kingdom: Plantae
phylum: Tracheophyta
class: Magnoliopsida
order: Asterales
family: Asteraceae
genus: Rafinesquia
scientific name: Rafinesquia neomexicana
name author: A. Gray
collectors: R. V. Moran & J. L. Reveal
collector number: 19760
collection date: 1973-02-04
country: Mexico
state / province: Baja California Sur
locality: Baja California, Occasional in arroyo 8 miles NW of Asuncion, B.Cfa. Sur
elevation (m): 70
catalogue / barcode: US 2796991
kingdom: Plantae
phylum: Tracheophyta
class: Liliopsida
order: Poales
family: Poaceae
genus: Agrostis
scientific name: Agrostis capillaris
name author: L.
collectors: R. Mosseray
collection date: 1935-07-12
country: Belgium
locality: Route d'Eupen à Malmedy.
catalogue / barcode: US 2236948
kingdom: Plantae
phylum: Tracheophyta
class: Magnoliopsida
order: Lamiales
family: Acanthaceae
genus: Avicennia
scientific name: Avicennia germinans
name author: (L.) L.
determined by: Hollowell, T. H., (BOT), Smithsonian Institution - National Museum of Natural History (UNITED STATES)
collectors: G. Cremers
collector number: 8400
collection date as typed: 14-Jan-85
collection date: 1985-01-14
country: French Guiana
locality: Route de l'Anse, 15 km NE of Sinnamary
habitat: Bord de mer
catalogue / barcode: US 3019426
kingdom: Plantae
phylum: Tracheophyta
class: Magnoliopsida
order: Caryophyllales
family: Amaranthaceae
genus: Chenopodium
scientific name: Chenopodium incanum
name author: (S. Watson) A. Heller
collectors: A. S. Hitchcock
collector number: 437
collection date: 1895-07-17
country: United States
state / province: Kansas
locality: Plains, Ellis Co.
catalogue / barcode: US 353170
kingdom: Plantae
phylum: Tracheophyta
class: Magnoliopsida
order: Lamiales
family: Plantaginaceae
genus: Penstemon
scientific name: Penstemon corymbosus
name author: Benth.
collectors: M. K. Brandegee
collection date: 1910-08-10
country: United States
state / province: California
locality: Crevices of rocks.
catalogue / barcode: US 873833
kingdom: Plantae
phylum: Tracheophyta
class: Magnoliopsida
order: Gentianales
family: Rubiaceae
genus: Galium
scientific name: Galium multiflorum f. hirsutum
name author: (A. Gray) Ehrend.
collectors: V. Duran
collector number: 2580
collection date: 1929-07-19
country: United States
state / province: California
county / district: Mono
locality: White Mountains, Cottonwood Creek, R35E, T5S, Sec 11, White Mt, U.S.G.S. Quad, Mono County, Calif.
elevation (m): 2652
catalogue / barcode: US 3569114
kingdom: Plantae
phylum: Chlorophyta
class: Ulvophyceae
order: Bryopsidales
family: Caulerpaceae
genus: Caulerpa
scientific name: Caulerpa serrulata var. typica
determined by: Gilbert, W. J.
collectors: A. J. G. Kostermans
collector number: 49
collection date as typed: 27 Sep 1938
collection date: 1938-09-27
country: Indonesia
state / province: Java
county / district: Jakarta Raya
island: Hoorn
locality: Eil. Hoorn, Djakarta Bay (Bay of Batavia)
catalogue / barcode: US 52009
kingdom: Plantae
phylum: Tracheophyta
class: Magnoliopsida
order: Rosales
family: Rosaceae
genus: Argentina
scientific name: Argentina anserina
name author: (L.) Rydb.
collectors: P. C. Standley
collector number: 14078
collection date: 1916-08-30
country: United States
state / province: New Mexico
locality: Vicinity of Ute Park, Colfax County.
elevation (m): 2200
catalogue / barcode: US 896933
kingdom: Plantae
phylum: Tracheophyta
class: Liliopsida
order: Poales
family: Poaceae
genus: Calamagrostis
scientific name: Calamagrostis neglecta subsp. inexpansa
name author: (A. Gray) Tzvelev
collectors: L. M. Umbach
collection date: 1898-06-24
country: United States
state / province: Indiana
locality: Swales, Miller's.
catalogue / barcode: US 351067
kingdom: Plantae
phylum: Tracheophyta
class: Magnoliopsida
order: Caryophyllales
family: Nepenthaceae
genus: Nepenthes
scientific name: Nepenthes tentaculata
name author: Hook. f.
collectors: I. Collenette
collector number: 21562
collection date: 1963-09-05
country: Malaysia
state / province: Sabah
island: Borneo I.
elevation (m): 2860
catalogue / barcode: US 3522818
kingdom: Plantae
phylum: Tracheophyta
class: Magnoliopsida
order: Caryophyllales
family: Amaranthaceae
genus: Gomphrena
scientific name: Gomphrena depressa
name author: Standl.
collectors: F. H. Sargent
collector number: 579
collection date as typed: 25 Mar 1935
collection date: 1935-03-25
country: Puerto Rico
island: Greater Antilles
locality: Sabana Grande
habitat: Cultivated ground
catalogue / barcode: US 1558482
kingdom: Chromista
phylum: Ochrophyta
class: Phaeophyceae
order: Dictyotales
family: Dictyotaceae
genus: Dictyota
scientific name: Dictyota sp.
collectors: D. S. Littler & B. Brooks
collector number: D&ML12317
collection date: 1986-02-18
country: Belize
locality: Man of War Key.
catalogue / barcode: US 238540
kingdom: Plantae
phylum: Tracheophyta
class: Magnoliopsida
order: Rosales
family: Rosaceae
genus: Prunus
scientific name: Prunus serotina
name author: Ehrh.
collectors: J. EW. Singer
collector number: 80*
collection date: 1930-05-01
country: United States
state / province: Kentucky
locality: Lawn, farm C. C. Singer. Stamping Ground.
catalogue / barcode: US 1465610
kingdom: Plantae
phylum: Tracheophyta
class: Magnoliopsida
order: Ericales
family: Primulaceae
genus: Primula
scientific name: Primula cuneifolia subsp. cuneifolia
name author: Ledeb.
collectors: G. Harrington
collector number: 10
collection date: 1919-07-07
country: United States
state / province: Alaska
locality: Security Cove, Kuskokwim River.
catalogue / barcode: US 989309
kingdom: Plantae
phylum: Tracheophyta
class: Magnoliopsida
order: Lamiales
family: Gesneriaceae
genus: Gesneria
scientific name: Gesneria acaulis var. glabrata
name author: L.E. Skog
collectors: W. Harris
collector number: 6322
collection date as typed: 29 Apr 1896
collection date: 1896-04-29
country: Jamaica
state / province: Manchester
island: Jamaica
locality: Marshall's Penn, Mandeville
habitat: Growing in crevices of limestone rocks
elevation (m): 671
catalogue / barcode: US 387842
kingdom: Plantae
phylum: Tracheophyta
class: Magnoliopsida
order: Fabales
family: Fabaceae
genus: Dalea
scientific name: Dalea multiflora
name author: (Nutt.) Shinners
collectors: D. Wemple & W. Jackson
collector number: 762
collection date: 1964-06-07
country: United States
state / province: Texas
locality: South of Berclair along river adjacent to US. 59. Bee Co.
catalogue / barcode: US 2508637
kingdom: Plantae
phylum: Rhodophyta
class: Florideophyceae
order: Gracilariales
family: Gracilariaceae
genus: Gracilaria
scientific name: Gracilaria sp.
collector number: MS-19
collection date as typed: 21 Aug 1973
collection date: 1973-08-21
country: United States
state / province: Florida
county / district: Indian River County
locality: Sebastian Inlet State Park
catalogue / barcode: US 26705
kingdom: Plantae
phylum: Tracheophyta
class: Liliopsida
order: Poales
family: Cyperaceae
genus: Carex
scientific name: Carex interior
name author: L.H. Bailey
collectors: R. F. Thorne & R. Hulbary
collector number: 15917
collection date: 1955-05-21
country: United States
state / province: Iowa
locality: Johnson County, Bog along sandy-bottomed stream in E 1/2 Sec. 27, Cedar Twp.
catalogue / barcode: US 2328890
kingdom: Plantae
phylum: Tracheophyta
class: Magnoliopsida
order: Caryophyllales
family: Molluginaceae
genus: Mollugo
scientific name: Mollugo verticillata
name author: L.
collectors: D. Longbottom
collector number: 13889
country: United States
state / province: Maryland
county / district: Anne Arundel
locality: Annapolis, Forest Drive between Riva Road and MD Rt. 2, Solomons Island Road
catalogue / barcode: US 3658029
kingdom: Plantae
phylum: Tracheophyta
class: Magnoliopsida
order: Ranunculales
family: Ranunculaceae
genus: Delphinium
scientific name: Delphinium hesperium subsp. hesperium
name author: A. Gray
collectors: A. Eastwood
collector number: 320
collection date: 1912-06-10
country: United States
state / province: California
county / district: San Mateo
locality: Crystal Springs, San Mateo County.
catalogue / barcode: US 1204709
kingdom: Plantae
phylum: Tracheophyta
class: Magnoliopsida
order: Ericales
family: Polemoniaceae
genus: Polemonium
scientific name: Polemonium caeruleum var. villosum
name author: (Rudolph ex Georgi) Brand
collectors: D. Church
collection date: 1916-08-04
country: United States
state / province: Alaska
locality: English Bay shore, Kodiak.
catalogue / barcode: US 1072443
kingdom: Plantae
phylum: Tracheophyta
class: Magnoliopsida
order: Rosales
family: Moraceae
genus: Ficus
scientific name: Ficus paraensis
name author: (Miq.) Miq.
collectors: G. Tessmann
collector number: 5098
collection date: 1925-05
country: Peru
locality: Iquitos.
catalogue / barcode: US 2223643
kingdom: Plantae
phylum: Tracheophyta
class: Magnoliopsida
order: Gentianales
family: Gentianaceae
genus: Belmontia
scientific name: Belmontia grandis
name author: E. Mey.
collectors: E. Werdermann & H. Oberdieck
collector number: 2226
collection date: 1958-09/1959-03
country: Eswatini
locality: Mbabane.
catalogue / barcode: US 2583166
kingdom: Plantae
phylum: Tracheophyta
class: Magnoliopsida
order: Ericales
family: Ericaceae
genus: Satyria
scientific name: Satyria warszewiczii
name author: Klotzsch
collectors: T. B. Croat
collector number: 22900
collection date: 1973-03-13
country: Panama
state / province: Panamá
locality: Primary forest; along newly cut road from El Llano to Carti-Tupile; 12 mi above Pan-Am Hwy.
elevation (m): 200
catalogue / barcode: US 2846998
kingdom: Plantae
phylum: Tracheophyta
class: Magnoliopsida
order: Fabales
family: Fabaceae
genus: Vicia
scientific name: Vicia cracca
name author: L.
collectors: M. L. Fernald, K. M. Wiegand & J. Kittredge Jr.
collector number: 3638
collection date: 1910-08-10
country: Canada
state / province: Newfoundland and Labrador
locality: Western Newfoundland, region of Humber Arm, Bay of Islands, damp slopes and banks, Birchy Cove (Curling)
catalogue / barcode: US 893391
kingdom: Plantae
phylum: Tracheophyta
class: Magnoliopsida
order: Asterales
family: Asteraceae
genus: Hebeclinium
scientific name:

PROBLEM TO WORK ON - Write out the entries above verbatim, from the line with "collection date: 1930-05-01" up to and including the line with "scientific name: Primula".

FINISHED EXERCISE -
collection date: 1930-05-01
country: United States
state / province: Kentucky
locality: Lawn, farm C. C. Singer. Stamping Ground.
catalogue / barcode: US 1465610
kingdom: Plantae
phylum: Tracheophyta
class: Magnoliopsida
order: Ericales
family: Primulaceae
genus: Primula
scientific name: Primula cuneifolia subsp. cuneifolia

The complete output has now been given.